The Daily Journal (San Mateo County’s Homepage)

Unusual interpretation of a Chekhov work

By Keith Kreitman

 

There have been many translations of one of Russian playwright Anton Chekhov’s greatest works, “The Sea Gull” and this is a “free adaptation” of one of those translations by American playwright Tennessee Williams.

The early scenes take place during the summer months of 1896 Russia, on the country estate in the provinces of the upper-middle-class Sorin family.

The relationships of the characters are so complex and intertwined that the mind of a first time viewer could certainly boggle.

Aspiring writer, Konstantin (Matthew Ingle), nephew of Pyotr Sorin (Stephen Maddox) and the son of his sister, famed actress Irina Arkadina (Bobbi Fagone) who is co-owner of the estate, passionately loves a teenage neighbor, Nina Zarechnaya, (Loring Williams), an aspiring actress.

But Nina has fallen in love with successful writer Boris Trigorin (Randy Hurst), Konstantin’s mother’s older companion-lover, who has joined her for a short stay.

Konstantin, himself, is passionately loved by Masha (Wanda Reimer), the daughter of the Sorin estate manager, Ilya Shamreyev (Paul Smith) and Polina (Lynne Soffle) who herself, has an unrequited crush on the family doctor Dr. Yevgeny Dorn (Larry Rekow), who loves only himself.

But it doesn’t end there, because Masha is fending off the passionate wooing of schoolteacher Semyon Medvedenko (Adam Simpson).

This leads to a lot of philosophical dialogue and emotional thrashing about before the last scene’s tragic resolutions two year later in which no one seems to come out unscathed, except Trigorin and his notebook about these dysfunctional relationships.

I didn’t know that Russians could be so Italian-style emotionally and sexually passionate. But then again, one might expect that after the release from the long, cold winters they have in Russia.

There are some excellent performances:

As Irina, the self-absorbed, miserly, ego-centered actress, concealing and fearing aging, Bobbi Fagone is outstanding, perhaps the best of her performances on the Bay Area stages.

Also, Randy Hurst, as the very polished, successful writer Trigorin, who with his cynical experience and outlook on society and the world, is constantly making notes about the doings at the estate for future writings.

Stephen Maddox successfully negotiates the difficulty of performing the dying Uncle Pyotr. Lynne Soffle makes the most of her compassionate mother role and Adam Simpson is believable in his limited role as the decent school teacher, Semyon, not deserving of the extreme contempt of Masha, who later agrees to marry him. Kirsten Macaulay plays dual roles as a worker and cook on the estate.

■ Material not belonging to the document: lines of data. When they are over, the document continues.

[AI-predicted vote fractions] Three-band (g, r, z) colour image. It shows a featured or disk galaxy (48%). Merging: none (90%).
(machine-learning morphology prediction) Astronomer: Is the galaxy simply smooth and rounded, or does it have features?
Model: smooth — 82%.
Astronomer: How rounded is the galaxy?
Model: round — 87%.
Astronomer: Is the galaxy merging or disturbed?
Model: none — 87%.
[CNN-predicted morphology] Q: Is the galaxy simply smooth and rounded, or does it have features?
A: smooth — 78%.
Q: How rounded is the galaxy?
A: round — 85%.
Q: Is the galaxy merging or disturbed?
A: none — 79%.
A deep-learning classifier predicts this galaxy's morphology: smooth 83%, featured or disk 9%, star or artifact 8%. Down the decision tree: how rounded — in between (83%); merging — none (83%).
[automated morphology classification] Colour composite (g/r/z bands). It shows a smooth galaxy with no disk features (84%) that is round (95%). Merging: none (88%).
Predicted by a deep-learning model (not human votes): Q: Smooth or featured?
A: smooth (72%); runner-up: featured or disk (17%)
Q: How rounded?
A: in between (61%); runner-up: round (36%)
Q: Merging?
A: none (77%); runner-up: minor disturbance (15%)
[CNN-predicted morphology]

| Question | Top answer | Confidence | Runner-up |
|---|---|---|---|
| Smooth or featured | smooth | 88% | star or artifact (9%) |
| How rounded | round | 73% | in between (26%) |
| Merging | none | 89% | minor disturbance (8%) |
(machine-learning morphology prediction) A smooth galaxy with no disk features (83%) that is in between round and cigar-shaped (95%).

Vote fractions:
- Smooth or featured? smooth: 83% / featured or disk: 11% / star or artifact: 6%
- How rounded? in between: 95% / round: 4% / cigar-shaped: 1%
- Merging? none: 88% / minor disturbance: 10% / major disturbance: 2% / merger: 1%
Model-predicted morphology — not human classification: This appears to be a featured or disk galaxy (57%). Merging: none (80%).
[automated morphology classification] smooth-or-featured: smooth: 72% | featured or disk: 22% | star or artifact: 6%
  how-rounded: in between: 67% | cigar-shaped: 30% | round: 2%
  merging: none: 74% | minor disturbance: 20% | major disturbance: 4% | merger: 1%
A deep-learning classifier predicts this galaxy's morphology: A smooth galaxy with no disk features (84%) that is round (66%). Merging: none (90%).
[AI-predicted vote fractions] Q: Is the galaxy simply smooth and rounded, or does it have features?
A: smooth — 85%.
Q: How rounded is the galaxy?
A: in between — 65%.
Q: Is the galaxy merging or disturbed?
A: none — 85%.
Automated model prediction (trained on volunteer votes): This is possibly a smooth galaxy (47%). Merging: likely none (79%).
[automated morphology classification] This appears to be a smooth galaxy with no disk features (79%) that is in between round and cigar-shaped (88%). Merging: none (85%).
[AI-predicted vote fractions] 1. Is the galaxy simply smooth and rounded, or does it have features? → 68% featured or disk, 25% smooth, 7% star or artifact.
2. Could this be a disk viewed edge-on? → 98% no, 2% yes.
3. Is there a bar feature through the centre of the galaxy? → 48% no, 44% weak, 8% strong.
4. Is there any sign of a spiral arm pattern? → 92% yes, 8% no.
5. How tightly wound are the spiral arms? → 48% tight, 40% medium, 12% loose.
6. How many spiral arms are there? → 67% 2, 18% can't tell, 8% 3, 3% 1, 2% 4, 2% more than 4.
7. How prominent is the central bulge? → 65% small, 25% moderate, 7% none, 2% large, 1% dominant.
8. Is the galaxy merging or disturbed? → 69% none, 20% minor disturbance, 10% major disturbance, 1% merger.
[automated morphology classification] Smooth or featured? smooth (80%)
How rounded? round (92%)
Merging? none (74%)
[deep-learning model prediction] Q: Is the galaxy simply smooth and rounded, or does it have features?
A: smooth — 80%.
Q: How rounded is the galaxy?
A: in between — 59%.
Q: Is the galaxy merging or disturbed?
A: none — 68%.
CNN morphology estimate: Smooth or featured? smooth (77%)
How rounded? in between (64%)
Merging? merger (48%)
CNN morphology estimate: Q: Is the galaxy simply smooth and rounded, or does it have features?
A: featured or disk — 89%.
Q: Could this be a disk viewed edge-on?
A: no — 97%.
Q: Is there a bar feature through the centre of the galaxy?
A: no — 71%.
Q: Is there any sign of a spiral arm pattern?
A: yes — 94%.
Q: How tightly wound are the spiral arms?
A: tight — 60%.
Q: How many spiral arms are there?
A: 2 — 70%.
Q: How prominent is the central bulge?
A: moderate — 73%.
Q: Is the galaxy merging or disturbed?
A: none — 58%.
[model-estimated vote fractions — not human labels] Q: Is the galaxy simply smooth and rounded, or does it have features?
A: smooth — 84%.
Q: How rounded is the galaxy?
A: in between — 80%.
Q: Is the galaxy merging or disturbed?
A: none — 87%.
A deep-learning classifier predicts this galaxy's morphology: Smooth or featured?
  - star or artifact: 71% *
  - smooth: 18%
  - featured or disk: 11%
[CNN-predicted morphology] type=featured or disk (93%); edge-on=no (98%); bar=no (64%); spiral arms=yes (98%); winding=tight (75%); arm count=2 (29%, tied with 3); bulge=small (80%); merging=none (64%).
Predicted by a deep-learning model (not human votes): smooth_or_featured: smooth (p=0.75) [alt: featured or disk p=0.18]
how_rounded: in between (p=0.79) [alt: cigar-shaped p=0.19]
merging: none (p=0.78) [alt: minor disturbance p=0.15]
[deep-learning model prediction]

I believe Williams did not do justice to or improve this work by converted it from a subtle comedic commentary upon the manners, morals and ambitions of Chekhov’s late 19th century middle class, into a conventional Williams-style of relentless tragedy, including his own obsession with the gay lifestyle.

 If there is a negative in the production itself, it is director Dave Sikula for not balancing out the quality of the group’s performance in the earlier shows by restraining some of the overacting by the rest of the cast.

Having said that, one would still need to admire Hillbarn Theatre for risking undertaking such a classically heavy play, not ordinarily a prime draw for audiences.

As usual, Hillbarn comes up with it’s own original set and set designer Dutch Fritz has another winner.

Assuming that the rough edges will be smoothed out in later performances, I would not hesitate in recommending this as a worthy excursion into the classic Russian literature.